As the global demand for improved health grows increasingly urgent, designers and planners have the opportunity to contribute meaningfully by understanding the relationship of design and planning with health outcomes. The Virginia Tech College of Architecture, Arts, and Design aims to prepare leaders in the field who consider the relationship between the design of the built environment and products with global health and the quality of human life around the globe.

Research in this area aligns related research interests, complimentary resources and expertise across campus and beyond, and strategic partnerships with industry, governments, and NGOs to reposition design as a leading force within critical areas of public health in local, regional, national, and global contexts.
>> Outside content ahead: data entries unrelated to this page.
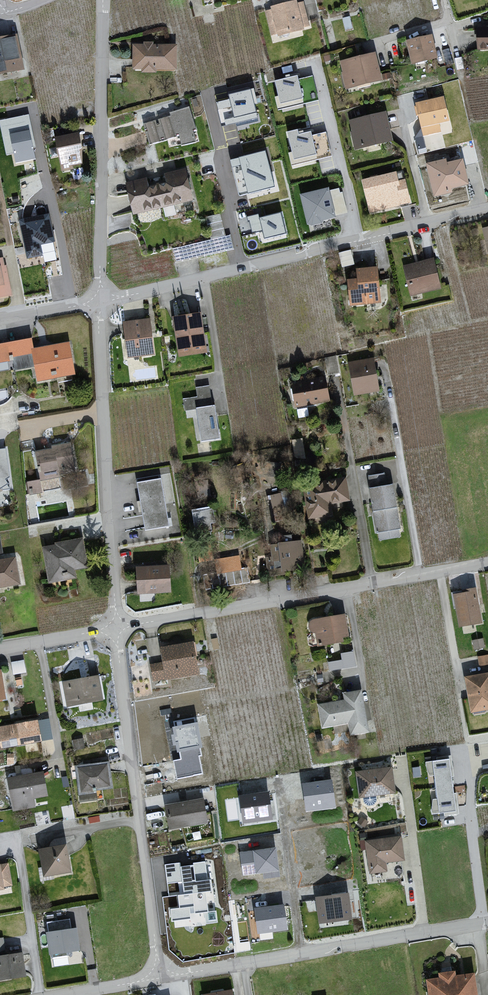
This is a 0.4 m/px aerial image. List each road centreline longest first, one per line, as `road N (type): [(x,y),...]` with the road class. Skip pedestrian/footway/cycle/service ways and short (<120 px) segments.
road 1 (residential): [(98,302),(487,210)]
road 2 (residential): [(115,629),(487,564)]
road 3 (residential): [(161,979),(115,629)]
road 4 (residential): [(487,923),(161,979)]
road 5 (residential): [(115,629),(98,302)]
road 6 (residential): [(98,302),(102,0)]

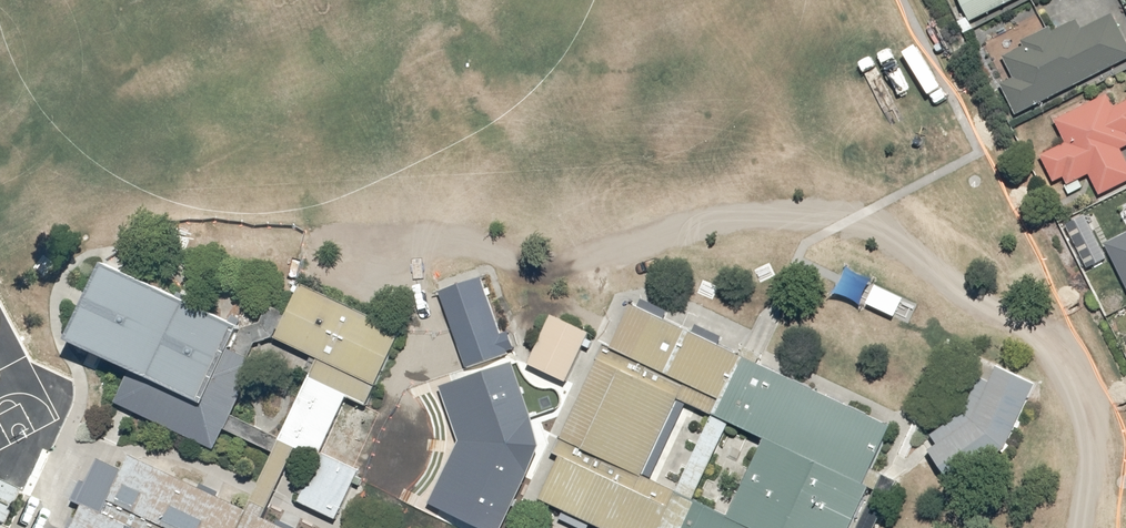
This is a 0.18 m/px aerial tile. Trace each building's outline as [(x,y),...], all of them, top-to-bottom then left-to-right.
[(977,22),(1019,0),(965,0),(977,22)] [(1022,112),(1125,57),(1125,25),(1117,9),(1087,26),(1081,17),(1060,29),(1057,23),(1023,42),(1026,46),(1005,58),(1016,76),(1005,83),(1022,112)] [(1057,179),(1067,174),(1072,184),(1092,175),(1102,194),(1125,182),(1125,104),(1120,107),(1112,91),(1057,119),(1069,143),(1045,155),(1057,179)] [(1113,258),(1092,212),(1080,217),(1101,263),(1113,258)] [(1125,274),(1125,233),(1111,240),(1125,274)] [(106,265),(69,344),(129,372),(114,405),(126,410),(134,414),(215,453),(225,432),(229,424),(258,363),(249,359),(233,352),(228,350),(239,328),(106,265)] [(485,277),(441,293),(468,368),(512,352),(485,277)] [(318,360),(281,441),(287,444),(318,458),(320,453),(346,397),(361,404),(368,407),(403,330),(301,284),(289,309),(287,314),(275,340),(318,360)] [(275,340),(287,314),(270,306),(262,323),(243,330),(233,352),(249,359),(255,345),(275,340)] [(598,345),(547,453),(557,458),(537,500),(597,527),(873,527),(896,479),(874,468),(893,427),(634,307),(612,352),(598,345)] [(590,334),(553,316),(529,366),(566,383),(590,334)] [(929,452),(950,484),(1005,449),(1036,385),(997,366),(974,420),(929,452)] [(422,447),(410,453),(384,465),(414,527),(459,527),(461,527),(422,447)] [(320,453),(318,458),(297,503),(336,521),(360,472),(320,453)] [(265,508),(260,519),(132,458),(105,514),(84,503),(71,527),(307,527),(265,508)] [(3,522),(17,492),(0,484),(0,520),(3,522)]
Beyond health outcomes, the development of enhanced design processes offers the potential to bring together disparate groups of stakeholders to enhance economic, social, and environmental impact during the design, construction/manufacturing of health care related infrastructure, products, and systems.

Intelligent Infrastructure


ASPIRATIONAL VISION

With rapid urbanization and explosive population growth come challenges in developing infrastructure with economic and policy structures that are equitable, fair, and lead to the overall well-being of society. The Virginia Tech College of Architecture, Arts, and Design seeks to champion a blend of urban analytics and decision-making with sustainable approaches to development and revitalization to pave the way for intelligent infrastructure in our cities and towns.

Educational Innovation


ASPIRATIONAL VISION

Meeting current and future challenges will require education that is evolving, innovative, applicable, and trans-disciplinary. In our college, we aim to equip our future workforce with the tools and abilities needed to thrive within the rapid pace of change they will have to contend with throughout their careers. This requires a recognition of the idea that talent development will be ongoing throughout one’s professional life, and that education must continue to be accessible, flexible, and adaptive to the learner's unique needs and competencies.